In May they celebrated Johanna's second birthday. Though she seemed normal in every other way, her speech problem persisted--a stammer combined with stuttering, making her difficult to understand. She was especially fond of her Uncle Vince, and never forgot him during his absences.
Summer drenched the valley in heat, as usual, and Vera kept mostly to the air-conditioned house, By now both Dr. Whitten and the specialist had confirmed she was carrying twins. She tried not to think about having two babies, tried not to remember what had happened over the years to one of every pair of Gregory twins. Death. Madness. Surely Hallow House couldn't be responsible for such tragedies. Or could it?
In July she began the arrangement to leave for San Francisco with John. The night before they were due to leave, Vera woke in the night feeling someone had called her name. John slept on next to her, warm and oblivious. She could see nothing in the dark room and after a while she drifted back to sleep...
Vera knew she was somewhere she didn't want to be. Even in the dark she could feel evil about her and she suddenly realized where she was. In the room behind the black door. "Of children two, the one must die," someone, something invisible whispered. The words dropped into her mind like lead weights...
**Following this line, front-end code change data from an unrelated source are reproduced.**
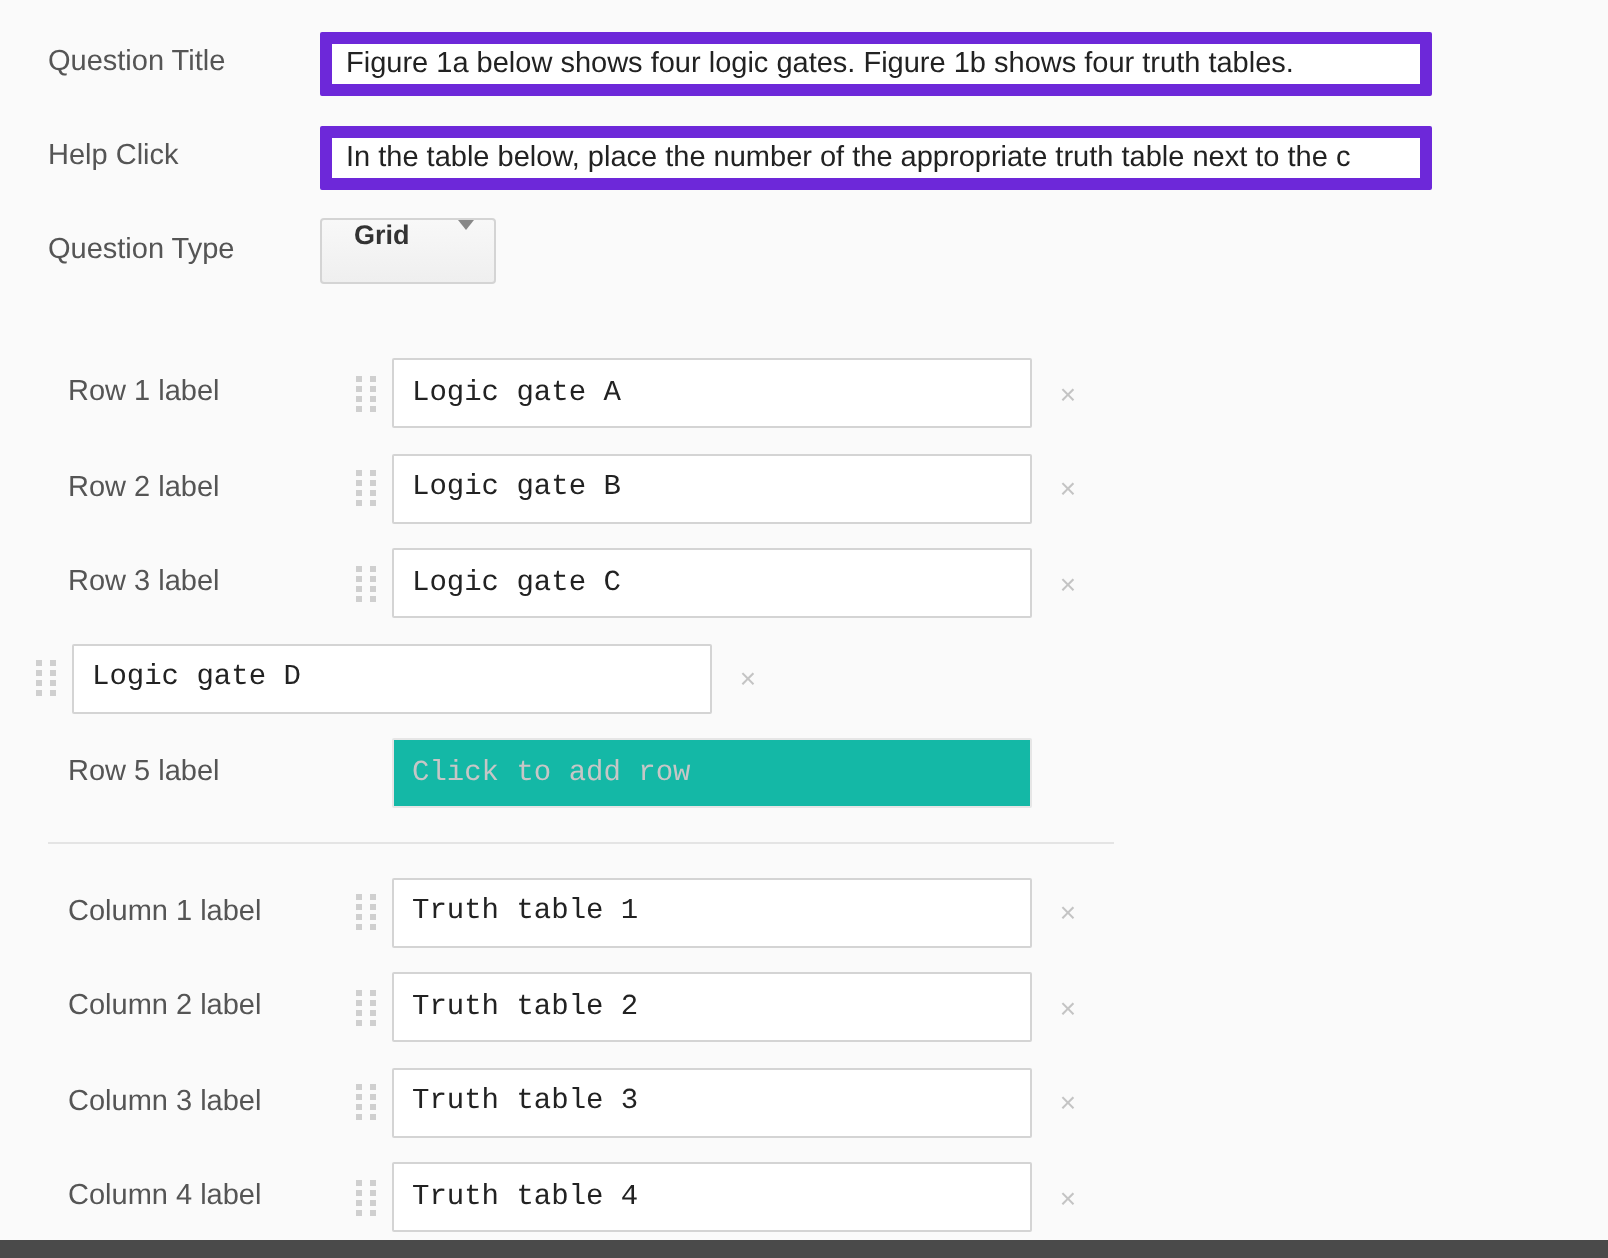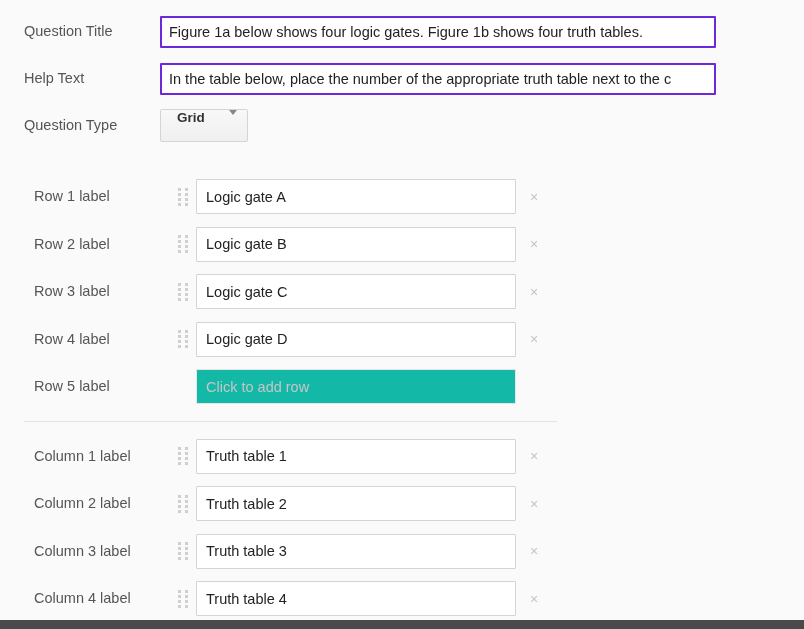--- a/index.html
+++ b/index.html
@@ -47,7 +47,7 @@
     width: 556px;
     height: 32px;
     box-sizing: border-box;
-    border: 2px solid #6d28d9;
+    border: 6px solid #6d28d9;
     background: #ffffff;
     border-radius: 1px;
     padding: 0 7px;

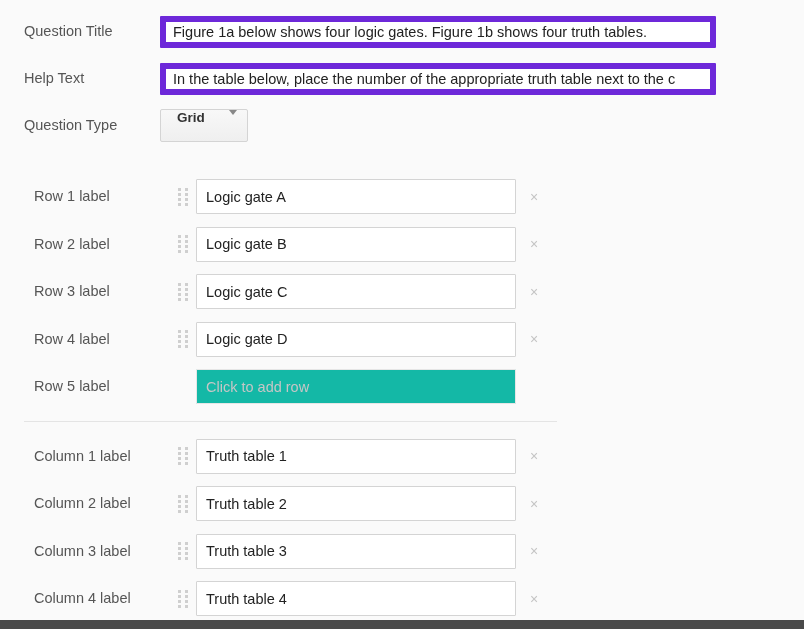--- a/index.html
+++ b/index.html
@@ -176,7 +176,7 @@
   </div>
 
   <div class="field-row">
-    <div class="field-label">Help Text</div>
+    <div class="field-label">Help Click</div>
     <input class="top-input" type="text" value="In the table below, place the number of the appropriate truth table next to the c" style="">
   </div>
 

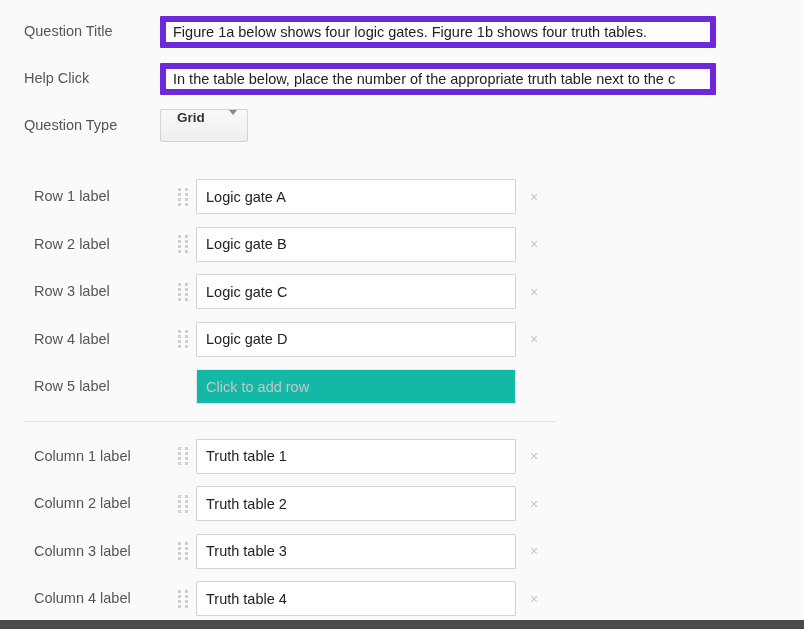--- a/index.html
+++ b/index.html
@@ -123,7 +123,7 @@
     background: #ffffff;
     border-radius: 1px;
     padding: 0 9px;
-    font-family: Liberation Sans, sans-serif;
+    font-family: Liberation Mono, monospace;
     font-size: 14.5px;
     color: #222222;
     outline: none;

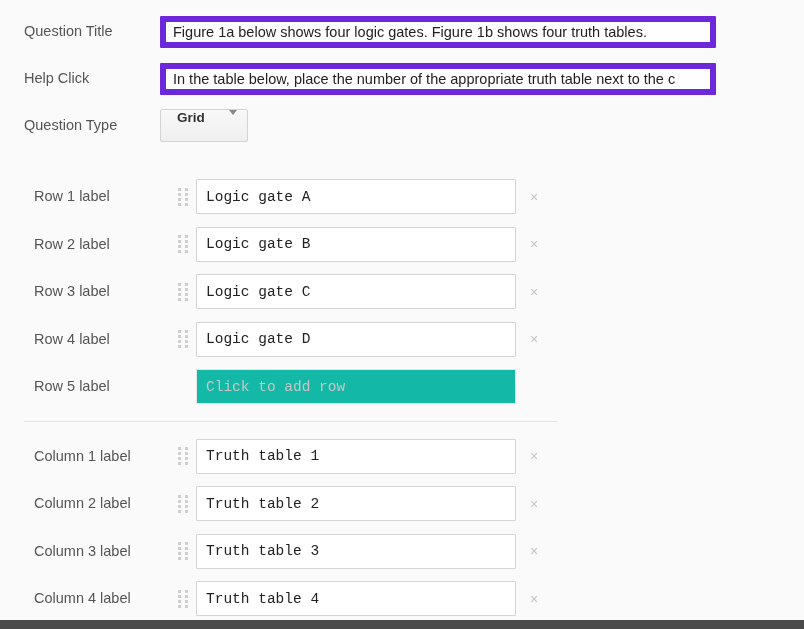--- a/index.html
+++ b/index.html
@@ -243,7 +243,6 @@
         <div class="remove-x">×</div>
       </div>
       <div class="opt-row">
-        <div class="field-label">Row 4 label</div>
         <div class="grip">
           <span class="grip-dots">
             <i></i>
Vera woke, heart pounding to find her membranes had ruptured, fluid pouring from her. Alarmed, she sat up and started to slide out of bed to get Frances when the first contraction hit her.
Identical twin girls, Naomi and Katrina, were born prematurely at Hallow House with Dr. Whitten arriving barely in time. They were large for preemies, five pounds for Naomi and four pounds, ten ounces for Katrina. There were no complications for mother or daughters.
I've won, Vera thought dazedly as she lay in bed the next morning. The house didn't take one of my twins from me. And it won't, she vowed. I'll not let it.
Chapter 22
A new decade began when January ushered in 1940, one Samara Gregory hoped would be full of wonderful surprises She hummed as she drove her yellow convertible east toward the Sierra foothills. The top was down and the warm afternoon breeze blew through her shoulder-length black hair. She didn't mind the heat--a hot summer seemed right. A hot summer was home.
Samara looked forward to seeing her family. Her memories of growing up were full of pain and fear, but Hallow House was a happy place now and she'd done her best to forget the past.